En avril 2018, la société European Registration Office B.V. a déposé une demande d'autorisation par reconnaissance mutuelle dans plusieurs États membres, avec les Pays-Bas comme État membre de référence. En juillet 2023, la France a soulevé des objections, estimant que le produit ne respectait pas les conditions d'autorisation en raison de risques liés à l'exposition professionnelle et systémique au chlorocrésol, ainsi qu'à la présence de propan-2-ol.
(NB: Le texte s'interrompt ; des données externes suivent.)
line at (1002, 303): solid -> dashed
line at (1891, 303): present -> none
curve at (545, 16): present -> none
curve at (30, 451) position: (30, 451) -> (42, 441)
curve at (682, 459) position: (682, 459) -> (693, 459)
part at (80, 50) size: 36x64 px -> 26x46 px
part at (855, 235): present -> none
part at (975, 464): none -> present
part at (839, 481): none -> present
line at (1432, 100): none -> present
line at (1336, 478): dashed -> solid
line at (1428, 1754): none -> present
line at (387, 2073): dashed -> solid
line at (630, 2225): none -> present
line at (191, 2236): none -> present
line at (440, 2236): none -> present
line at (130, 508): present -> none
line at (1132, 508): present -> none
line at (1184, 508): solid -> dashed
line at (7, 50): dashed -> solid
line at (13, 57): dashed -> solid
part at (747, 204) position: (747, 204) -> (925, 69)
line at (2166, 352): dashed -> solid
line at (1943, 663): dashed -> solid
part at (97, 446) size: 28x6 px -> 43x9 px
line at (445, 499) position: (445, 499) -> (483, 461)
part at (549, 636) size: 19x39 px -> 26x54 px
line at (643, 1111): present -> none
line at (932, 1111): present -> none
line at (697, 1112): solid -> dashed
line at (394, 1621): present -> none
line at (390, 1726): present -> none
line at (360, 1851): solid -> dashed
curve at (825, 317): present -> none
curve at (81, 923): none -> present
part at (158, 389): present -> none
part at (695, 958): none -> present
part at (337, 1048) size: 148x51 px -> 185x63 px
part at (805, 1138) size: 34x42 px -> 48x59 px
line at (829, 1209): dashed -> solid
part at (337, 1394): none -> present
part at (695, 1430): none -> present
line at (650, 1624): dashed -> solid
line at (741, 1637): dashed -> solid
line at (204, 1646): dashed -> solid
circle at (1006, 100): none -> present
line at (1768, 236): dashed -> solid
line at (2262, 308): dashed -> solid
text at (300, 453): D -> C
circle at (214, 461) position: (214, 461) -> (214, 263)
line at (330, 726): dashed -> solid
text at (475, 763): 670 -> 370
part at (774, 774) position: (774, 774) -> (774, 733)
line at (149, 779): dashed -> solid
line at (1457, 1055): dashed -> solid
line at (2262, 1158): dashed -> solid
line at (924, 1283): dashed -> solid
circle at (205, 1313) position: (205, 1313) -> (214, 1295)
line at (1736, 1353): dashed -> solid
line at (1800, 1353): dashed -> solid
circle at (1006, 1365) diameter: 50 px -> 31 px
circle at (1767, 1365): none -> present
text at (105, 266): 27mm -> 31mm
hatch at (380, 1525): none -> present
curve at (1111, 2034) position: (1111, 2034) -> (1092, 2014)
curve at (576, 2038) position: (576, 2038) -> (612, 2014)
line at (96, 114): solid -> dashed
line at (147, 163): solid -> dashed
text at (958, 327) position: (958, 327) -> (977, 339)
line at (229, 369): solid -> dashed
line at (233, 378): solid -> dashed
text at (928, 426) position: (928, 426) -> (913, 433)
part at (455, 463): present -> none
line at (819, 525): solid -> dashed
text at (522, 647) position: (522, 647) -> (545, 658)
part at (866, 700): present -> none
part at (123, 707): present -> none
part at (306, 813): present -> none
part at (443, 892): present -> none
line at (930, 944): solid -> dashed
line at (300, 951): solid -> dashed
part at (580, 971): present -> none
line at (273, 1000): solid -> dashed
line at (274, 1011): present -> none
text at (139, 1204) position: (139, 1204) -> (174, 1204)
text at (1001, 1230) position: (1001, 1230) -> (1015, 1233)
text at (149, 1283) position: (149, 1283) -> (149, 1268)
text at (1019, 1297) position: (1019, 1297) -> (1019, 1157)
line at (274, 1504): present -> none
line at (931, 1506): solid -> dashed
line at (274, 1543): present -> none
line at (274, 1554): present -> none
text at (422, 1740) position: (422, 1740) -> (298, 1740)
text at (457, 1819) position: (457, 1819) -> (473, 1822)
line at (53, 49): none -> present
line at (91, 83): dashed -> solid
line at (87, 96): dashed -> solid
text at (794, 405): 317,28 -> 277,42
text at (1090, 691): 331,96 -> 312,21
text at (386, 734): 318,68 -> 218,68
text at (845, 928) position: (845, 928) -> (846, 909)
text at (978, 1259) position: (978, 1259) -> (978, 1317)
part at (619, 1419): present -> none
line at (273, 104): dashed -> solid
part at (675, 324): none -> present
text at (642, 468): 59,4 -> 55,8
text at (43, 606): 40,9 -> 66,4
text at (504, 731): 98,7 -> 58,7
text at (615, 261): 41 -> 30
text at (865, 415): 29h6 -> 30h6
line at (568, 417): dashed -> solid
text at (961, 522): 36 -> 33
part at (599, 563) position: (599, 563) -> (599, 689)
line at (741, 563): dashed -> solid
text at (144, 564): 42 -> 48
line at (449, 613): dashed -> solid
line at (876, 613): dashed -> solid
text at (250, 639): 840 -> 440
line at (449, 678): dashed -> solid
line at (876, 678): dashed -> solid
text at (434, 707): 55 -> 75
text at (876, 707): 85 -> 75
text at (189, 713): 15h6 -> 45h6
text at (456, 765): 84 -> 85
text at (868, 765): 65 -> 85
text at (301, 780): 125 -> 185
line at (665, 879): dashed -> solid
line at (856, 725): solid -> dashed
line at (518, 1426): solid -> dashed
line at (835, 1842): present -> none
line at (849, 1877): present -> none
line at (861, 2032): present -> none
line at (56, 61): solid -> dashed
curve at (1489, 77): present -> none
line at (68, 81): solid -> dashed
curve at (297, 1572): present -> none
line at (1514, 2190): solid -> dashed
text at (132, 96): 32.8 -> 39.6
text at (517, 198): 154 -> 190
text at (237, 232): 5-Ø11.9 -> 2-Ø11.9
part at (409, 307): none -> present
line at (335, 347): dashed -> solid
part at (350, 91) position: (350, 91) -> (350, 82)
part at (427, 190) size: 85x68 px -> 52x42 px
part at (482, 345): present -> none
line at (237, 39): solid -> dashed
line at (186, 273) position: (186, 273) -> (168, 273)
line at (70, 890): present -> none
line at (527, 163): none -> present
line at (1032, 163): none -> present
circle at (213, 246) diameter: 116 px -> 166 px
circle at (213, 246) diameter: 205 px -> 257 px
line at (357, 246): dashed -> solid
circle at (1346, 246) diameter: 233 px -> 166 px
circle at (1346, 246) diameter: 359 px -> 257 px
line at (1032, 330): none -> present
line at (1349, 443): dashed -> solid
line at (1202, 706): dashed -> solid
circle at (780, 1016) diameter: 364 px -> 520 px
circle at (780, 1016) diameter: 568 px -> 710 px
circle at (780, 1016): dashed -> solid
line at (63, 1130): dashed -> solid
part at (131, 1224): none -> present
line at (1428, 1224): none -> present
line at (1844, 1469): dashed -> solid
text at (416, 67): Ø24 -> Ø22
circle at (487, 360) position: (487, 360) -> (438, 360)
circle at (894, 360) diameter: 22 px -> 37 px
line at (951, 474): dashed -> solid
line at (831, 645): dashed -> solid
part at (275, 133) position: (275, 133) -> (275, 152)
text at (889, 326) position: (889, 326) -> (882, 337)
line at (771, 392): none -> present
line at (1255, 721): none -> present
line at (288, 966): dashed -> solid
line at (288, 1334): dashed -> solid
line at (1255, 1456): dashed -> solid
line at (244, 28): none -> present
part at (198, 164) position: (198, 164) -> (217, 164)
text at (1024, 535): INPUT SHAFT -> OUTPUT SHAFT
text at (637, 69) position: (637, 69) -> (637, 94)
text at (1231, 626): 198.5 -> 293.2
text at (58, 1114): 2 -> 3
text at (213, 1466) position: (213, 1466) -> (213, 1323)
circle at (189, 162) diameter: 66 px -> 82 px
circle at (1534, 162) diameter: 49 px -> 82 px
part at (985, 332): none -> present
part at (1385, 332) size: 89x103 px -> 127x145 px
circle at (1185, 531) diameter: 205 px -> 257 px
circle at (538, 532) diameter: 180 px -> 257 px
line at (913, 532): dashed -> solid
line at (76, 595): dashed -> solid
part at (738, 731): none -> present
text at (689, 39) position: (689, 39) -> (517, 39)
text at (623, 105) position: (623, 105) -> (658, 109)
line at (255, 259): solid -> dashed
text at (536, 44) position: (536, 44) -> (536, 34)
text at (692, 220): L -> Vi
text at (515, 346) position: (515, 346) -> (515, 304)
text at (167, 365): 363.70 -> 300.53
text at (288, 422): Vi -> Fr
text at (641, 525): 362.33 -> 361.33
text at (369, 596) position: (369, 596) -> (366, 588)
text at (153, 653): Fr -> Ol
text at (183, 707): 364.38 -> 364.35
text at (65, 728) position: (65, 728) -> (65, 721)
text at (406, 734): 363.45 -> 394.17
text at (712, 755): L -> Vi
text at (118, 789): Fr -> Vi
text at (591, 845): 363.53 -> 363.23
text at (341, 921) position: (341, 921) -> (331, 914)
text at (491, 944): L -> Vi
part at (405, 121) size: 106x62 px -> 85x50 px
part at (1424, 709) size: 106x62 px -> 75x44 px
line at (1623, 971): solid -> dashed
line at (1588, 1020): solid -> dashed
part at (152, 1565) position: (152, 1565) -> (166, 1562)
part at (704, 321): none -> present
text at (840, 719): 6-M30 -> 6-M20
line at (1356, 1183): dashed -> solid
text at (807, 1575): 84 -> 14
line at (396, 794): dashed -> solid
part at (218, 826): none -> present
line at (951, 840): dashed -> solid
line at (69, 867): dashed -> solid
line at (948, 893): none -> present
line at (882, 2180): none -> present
Aucun accord n'ayant été trouvé au sein du groupe de coordination, les Pays-Bas ont transmis ces objections à la Commission en juillet 2024.
En janvier 2025, la Commission a sollicité l'avis de l'Agence européenne des produits chimiques (ECHA) sur la nécessité d'une évaluation systémique et combinée des risques. En mai 2025, le comité des produits biocides de l'ECHA a conclu que le produit respectait les conditions d'autorisation sous réserve de mesures d'atténuation des risques spécifiques. Ces mesures incluent le port d'équipements individuels de protection (gants, vêtements étanches, bottes, écran facial et protection respiratoire), des conditions d'application strictes (pression de pulvérisation, ventilation, exclusion des zones accessibles aux enfants) et une formation des utilisateurs.
La décision établit que le produit «ERO MP» remplit les conditions d'autorisation prévues à l'article 19, paragraphe 1, point b), iii), du règlement (UE) n°528/2012, sous réserve des mesures d'atténuation détaillées. Elle s'applique sans préjudice des législations européennes en matière de santé et de sécurité au travail. Les États membres sont les destinataires de cette décision.